▶ **Problem details**
Can you edit the data below so that "pose" is replaced by "view" everywhere, keep everything else unchanged, and leave out the pictures in your answer?

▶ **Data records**
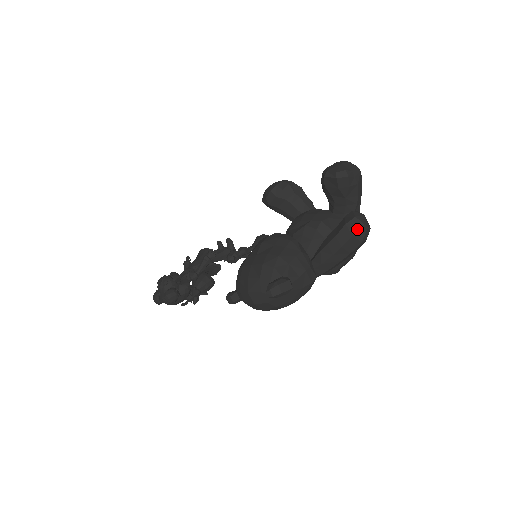
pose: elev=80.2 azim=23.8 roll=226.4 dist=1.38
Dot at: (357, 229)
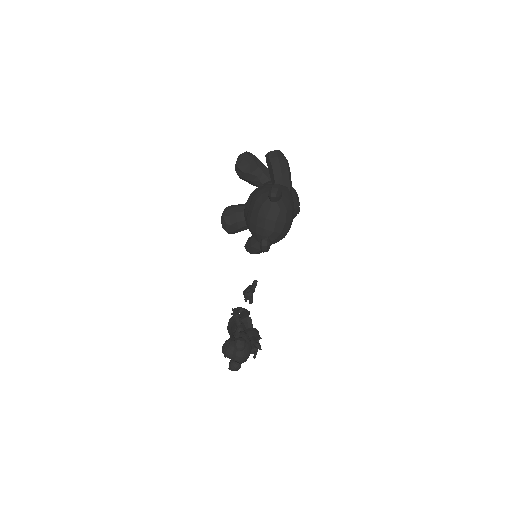
Dot at: (276, 154)
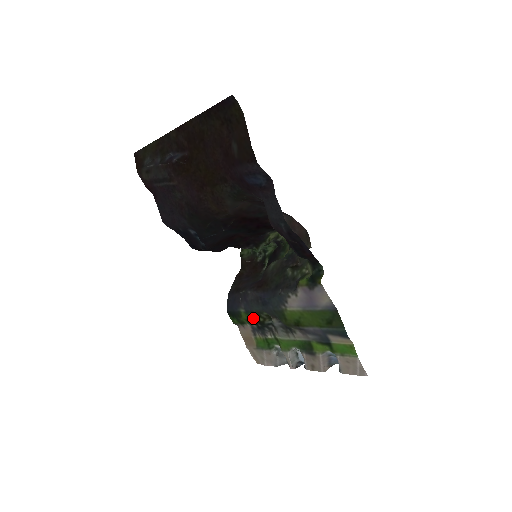
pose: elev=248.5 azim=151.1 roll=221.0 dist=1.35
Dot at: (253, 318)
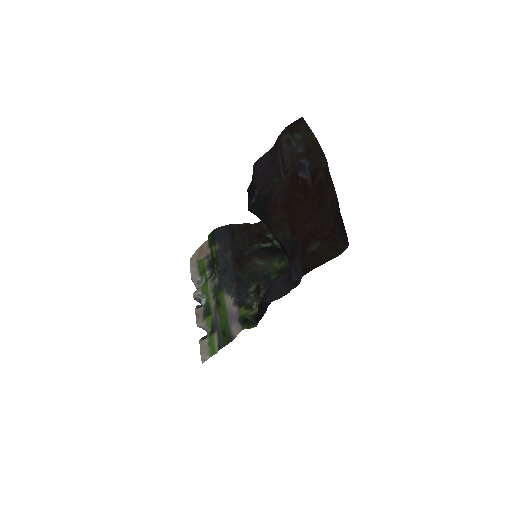
Dot at: (215, 258)
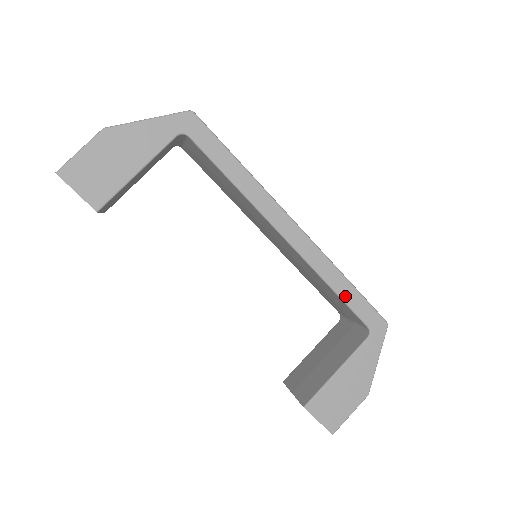
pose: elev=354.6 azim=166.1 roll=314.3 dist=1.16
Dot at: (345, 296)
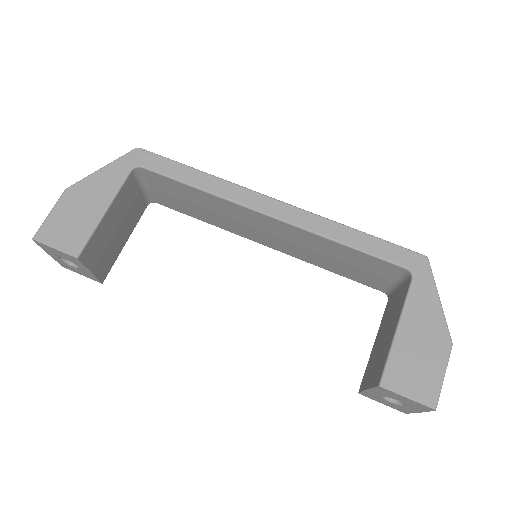
Dot at: (361, 246)
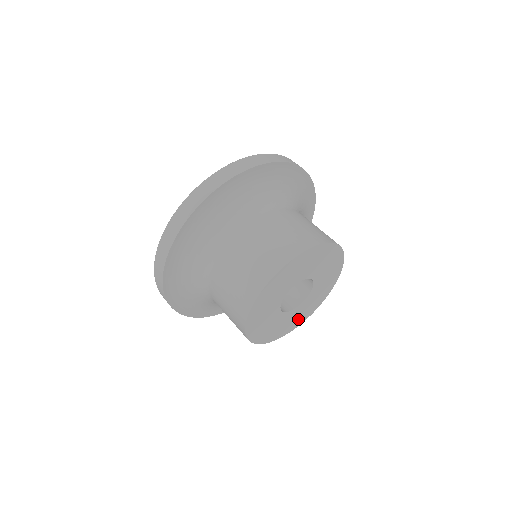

▶ **Task response**
view: elev=80.2 azim=23.8 roll=226.4 dist=1.38
Dot at: (357, 229)
Dot at: (276, 154)
view: elev=248.5 azim=151.1 roll=221.0 dist=1.35
Dot at: (253, 318)
Dot at: (215, 258)
view: elev=354.6 azim=166.1 roll=314.3 dist=1.16
Dot at: (345, 296)
Dot at: (361, 246)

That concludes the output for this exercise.